Assignment 1: Could you rewrite the entries in the collected data below, with every "Algemeen" changed to "Diversen" and nothing else altered, and leave the pictures out?

[Opening Excerpt provided section]

Like kauri dieback, Phytophthora cinnnamomi is also spread via soil movement. Further testing will continue in Chelsea Heritage Park and other kauri in the area. 

Other Local Issues

In other news and events, Chair John Gillon and Deputy Chair Danielle Grant represented the Kaipatiki Local Board at the Finance and Performance Committee in May regarding two big issues: prevention of kauri dieback in Kaipatiki and replacement of the grandstand at Birkenhead War Memorial Park.

Both issues were well received. Councillors voted to approve funding for the Kaipātiki Local Board to demolish the grandstand and replace it with a new sports facility.

I’m pleased to see the Birkenhead main street upgrade going ahead, and the Frank Larking's Boat community steering group has been set up including representatives from interest groups and Members John Gillon and Adrian Tyler. They are assessing community offers, as well as council quotes, to help reduce the costs for the project to conserve the boat.

Out and About

Events listed below are additional to our regular (weekly) local board workshops, business meetings and community forum.

[Closing Excerpt provided section]
[Opening Records shown section]

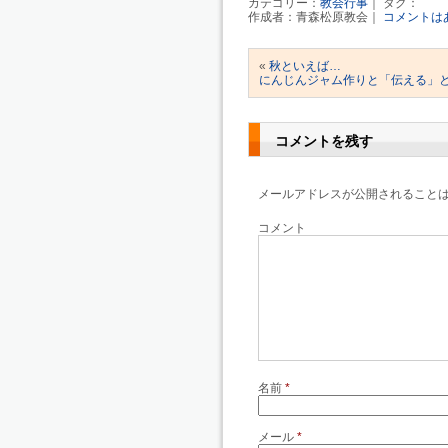
カテゴリー：
教会行事
｜ タグ：
作成者：青森松原教会｜
コメントは
«
秋といえば…
にんじんジャム作りと「伝える」
コメントを残す
メールアドレスが公開されること
コメント
名前
*
メール
*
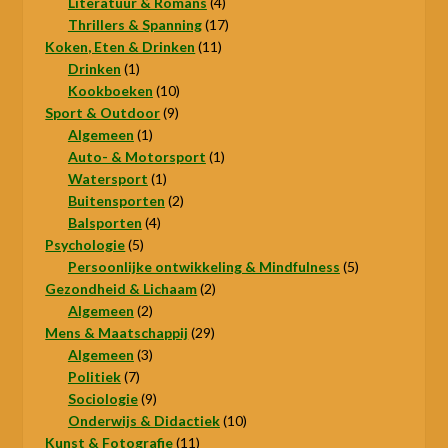
producten
4
Literatuur & Romans
4
producten
17
Thrillers & Spanning
17
11
producten
Koken, Eten & Drinken
11
1
producten
Drinken
1
product
10
Kookboeken
10
9
producten
Sport & Outdoor
9
1
producten
Algemeen
1
product
1
Auto- & Motorsport
1
1
product
Watersport
1
product
2
Buitensporten
2
4
producten
Balsporten
4
5
producten
Psychologie
5
producten
5
Persoonlijke ontwikkeling & Mindfulness
5
2
producten
Gezondheid & Lichaam
2
2
producten
Algemeen
2
producten
29
Mens & Maatschappij
29
3
producten
Algemeen
3
7
producten
Politiek
7
producten
9
Sociologie
9
producten
10
Onderwijs & Didactiek
10
11
producten
Kunst & Fotografie
11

[Closing Records shown section]

Assignment 2: Can you duplicate the whole Kaipatiki Local Board update above, word for word?

Expected output 1:
カテゴリー：
教会行事
｜ タグ：
作成者：青森松原教会｜
コメントは
«
秋といえば…
にんじんジャム作りと「伝える」
コメントを残す
メールアドレスが公開されること
コメント
名前
*
メール
*
producten
4
Literatuur & Romans
4
producten
17
Thrillers & Spanning
17
11
producten
Koken, Eten & Drinken
11
1
producten
Drinken
1
product
10
Kookboeken
10
9
producten
Sport & Outdoor
9
1
producten
Diversen
1
product
1
Auto- & Motorsport
1
1
product
Watersport
1
product
2
Buitensporten
2
4
producten
Balsporten
4
5
producten
Psychologie
5
producten
5
Persoonlijke ontwikkeling & Mindfulness
5
2
producten
Gezondheid & Lichaam
2
2
producten
Diversen
2
producten
29
Mens & Maatschappij
29
3
producten
Diversen
3
7
producten
Politiek
7
producten
9
Sociologie
9
producten
10
Onderwijs & Didactiek
10
11
producten
Kunst & Fotografie
11

Expected output 2:
Like kauri dieback, Phytophthora cinnnamomi is also spread via soil movement. Further testing will continue in Chelsea Heritage Park and other kauri in the area. 

Other Local Issues

In other news and events, Chair John Gillon and Deputy Chair Danielle Grant represented the Kaipatiki Local Board at the Finance and Performance Committee in May regarding two big issues: prevention of kauri dieback in Kaipatiki and replacement of the grandstand at Birkenhead War Memorial Park.

Both issues were well received. Councillors voted to approve funding for the Kaipātiki Local Board to demolish the grandstand and replace it with a new sports facility.

I’m pleased to see the Birkenhead main street upgrade going ahead, and the Frank Larking's Boat community steering group has been set up including representatives from interest groups and Members John Gillon and Adrian Tyler. They are assessing community offers, as well as council quotes, to help reduce the costs for the project to conserve the boat.

Out and About

Events listed below are additional to our regular (weekly) local board workshops, business meetings and community forum.